Да, основания эти у Гордеева были, в этом Руненко убеждался, слушая неторопливый рассказ полковника. Для Черкасова, судя по всему, главным была внешность, а то, что мальчики с такой внешностью сплошь оказывались евреями, – просто несчастное стечение обстоятельств. Если какому-нибудь сумасшедшему нравится внешность туркменских девушек, то он совершает преступления не против женщин этой национальности, а против женщин с определенным типом лица. И здесь то же самое. Но это только одна сторона медали. А ведь была и другая, гораздо более серьезная. Дело предано огласке, и ГУВД обязано отреагировать.
– Почему вы не задерживаете Черкасова? – спросил он, когда Гордеев закончил свои разъяснения.
– Нам нужно найти место, где он держал похищенных. Без этого мы ничего не можем ему предъявить. Только кражу.
– Что, наши прославленные сыщики разучились работать с задержанными? Навыки ведения допроса полностью утрачены? Как вести внутрикамерную разработку – тоже благополучно забыли? – нехорошо усмехнулся генерал. – Или вы ждете, когда он соберется еще кого-нибудь похищать, чтобы взять его с поличным и не мучиться с доказыванием? Вы хоть понимаете, что произойдет завтра? Завтра в газетах появится сообщение о том, что в городе идет охота на еврейских детей, а правоохранительные органы сидят сложа руки и молча взирают на этот кошмар. Более того, эти органы, оказывается, даже не в курсе того, что происходит. Это будет завтра. А послезавтра знаете что случится? Не знаете? Так я вам скажу. Послезавтра найдется умник, который обвинит в этом коммунистов, припомнив сталинские антиеврейские репрессии и брежневский антисемитизм. Коммунисты, которые никакого отношения к этому не имеют, станут возмущаться и требовать сатисфакции от обидчиков и решительных действий по разъяснению ситуации от нас. Они станут утверждать, что все это – гнусные инсинуации главного соперника по предвыборной гонке. Выборы на носу, скандал будет – не приведи господь. И никому вы никогда не сможете объяснить, почему Черкасов до сих пор ходит на свободе. Виктор Алексеевич, не испытывайте моего терпения. Через час доложите мне о задержании Черкасова, пока катастрофа не разразилась. Вы меня поняли?
– Я понял, – холодно ответил Гордеев. – Но я прошу вас предоставить мне право самому решать, когда наиболее целесообразно производить задержание. Я считаю, что еще рано это делать. Если вы назовете мне имя этого сверх меры осведомленного журналиста, я сделаю все возможное, чтобы с ним договориться.
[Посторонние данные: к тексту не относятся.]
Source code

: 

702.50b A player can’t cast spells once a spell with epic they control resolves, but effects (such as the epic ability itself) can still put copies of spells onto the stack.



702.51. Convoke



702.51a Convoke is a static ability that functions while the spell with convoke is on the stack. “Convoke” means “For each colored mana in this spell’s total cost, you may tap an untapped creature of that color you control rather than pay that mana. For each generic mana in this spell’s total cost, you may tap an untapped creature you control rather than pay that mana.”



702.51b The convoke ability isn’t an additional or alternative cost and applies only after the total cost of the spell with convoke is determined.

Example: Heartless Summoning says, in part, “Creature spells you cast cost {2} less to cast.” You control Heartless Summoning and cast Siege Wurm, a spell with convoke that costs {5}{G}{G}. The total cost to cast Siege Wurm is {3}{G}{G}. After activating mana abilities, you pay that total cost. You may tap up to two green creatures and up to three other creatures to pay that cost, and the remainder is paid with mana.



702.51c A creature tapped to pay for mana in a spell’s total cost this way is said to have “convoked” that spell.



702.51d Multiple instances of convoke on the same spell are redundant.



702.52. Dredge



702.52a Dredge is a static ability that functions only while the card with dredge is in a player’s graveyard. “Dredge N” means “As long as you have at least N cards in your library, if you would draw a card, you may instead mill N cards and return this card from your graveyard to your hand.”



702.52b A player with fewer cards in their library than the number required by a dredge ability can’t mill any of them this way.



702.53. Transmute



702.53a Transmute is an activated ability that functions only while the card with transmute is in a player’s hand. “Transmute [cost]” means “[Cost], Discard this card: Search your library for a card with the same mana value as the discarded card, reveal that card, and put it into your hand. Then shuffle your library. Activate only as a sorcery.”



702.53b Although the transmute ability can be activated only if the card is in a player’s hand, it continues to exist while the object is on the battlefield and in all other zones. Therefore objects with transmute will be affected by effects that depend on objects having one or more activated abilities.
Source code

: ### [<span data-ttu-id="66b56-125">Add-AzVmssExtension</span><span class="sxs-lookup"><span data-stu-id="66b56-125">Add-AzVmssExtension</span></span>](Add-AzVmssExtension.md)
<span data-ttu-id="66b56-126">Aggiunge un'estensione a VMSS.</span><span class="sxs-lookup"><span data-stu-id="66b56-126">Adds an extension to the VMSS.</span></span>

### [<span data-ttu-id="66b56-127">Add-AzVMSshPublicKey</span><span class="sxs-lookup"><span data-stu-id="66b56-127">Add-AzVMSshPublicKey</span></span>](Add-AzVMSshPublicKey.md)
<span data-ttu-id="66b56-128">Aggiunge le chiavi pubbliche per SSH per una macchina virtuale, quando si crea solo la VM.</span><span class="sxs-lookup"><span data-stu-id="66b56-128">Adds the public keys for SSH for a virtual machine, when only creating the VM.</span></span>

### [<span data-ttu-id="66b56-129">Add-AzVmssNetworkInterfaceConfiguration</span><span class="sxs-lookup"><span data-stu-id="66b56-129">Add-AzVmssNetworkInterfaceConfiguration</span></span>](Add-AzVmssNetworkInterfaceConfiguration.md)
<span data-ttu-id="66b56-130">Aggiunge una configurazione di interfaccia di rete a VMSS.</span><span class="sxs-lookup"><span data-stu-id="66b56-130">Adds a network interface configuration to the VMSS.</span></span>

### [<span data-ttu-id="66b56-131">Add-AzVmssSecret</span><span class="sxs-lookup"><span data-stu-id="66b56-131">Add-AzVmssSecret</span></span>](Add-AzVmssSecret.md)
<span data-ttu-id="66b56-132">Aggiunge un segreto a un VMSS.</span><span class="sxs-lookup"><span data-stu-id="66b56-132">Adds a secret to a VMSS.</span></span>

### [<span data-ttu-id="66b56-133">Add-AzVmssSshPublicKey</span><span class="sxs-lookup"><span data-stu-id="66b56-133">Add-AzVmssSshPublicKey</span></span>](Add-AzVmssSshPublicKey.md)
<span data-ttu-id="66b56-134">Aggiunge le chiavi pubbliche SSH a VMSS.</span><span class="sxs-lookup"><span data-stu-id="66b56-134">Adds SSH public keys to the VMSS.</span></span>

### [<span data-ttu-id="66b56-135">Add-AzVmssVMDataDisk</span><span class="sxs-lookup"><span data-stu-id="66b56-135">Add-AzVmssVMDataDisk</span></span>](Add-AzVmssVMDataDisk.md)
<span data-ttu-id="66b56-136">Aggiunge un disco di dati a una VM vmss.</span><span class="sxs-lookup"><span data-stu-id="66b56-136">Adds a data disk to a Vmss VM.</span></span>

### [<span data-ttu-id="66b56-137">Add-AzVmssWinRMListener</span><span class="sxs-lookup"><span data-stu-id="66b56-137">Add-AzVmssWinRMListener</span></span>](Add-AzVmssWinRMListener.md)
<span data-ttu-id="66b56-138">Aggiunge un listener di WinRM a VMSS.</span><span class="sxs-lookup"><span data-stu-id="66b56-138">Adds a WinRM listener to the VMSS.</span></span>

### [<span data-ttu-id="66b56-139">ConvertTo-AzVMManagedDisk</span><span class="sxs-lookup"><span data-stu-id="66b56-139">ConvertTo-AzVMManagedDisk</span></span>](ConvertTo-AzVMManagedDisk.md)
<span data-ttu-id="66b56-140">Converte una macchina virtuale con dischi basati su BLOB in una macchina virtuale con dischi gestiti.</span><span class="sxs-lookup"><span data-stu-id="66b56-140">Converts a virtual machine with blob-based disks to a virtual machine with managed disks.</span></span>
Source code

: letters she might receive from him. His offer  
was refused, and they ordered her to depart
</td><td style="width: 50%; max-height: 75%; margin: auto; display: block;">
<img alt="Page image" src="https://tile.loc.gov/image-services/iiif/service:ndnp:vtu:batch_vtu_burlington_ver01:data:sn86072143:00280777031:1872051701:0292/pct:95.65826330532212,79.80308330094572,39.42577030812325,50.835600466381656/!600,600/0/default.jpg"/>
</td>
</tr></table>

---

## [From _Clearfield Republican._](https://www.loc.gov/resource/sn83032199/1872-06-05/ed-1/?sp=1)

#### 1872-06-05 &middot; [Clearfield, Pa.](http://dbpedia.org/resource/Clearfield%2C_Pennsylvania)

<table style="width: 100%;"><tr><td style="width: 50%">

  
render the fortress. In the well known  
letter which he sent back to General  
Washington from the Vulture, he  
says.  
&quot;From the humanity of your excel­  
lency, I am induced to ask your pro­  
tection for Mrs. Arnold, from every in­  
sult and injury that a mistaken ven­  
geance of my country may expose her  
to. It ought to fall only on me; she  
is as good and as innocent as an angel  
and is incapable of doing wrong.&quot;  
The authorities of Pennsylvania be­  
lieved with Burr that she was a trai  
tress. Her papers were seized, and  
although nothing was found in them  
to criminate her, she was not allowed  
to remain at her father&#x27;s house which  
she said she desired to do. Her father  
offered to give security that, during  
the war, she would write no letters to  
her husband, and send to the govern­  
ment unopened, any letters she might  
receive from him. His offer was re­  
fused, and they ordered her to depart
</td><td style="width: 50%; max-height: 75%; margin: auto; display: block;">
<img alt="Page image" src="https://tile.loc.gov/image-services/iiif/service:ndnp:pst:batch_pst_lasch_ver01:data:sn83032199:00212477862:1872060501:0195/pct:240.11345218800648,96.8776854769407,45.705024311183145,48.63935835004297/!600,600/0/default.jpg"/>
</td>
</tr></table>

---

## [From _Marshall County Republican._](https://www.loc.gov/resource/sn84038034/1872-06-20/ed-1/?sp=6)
Я объясню ему, почему не нужно печатать эти сведения.
– Да там полный зал был журналистов! – снова вскипел Руненко. – Спрашивал один, а слышали-то все! Вы что, собираетесь всем им рот заткнуть? Короче, Виктор Алексеевич, обсуждать тут нечего. Через час Черкасов должен быть задержан. Это приказ.
– Товарищ генерал, я настаиваю на своей позиции, – жестко сказал Гордеев. – Вы должны понимать, речь идет о мальчиках, которые еще живы и которых нужно найти. Это не моя прихоть и не упрямство, это здравый смысл и нормальное человеческое сострадание. Возможно, они больны, они нуждаются в помощи, и, если Черкасов сам не приведет нас к месту, мы можем искать его так долго, что, когда найдем, – будет уже поздно.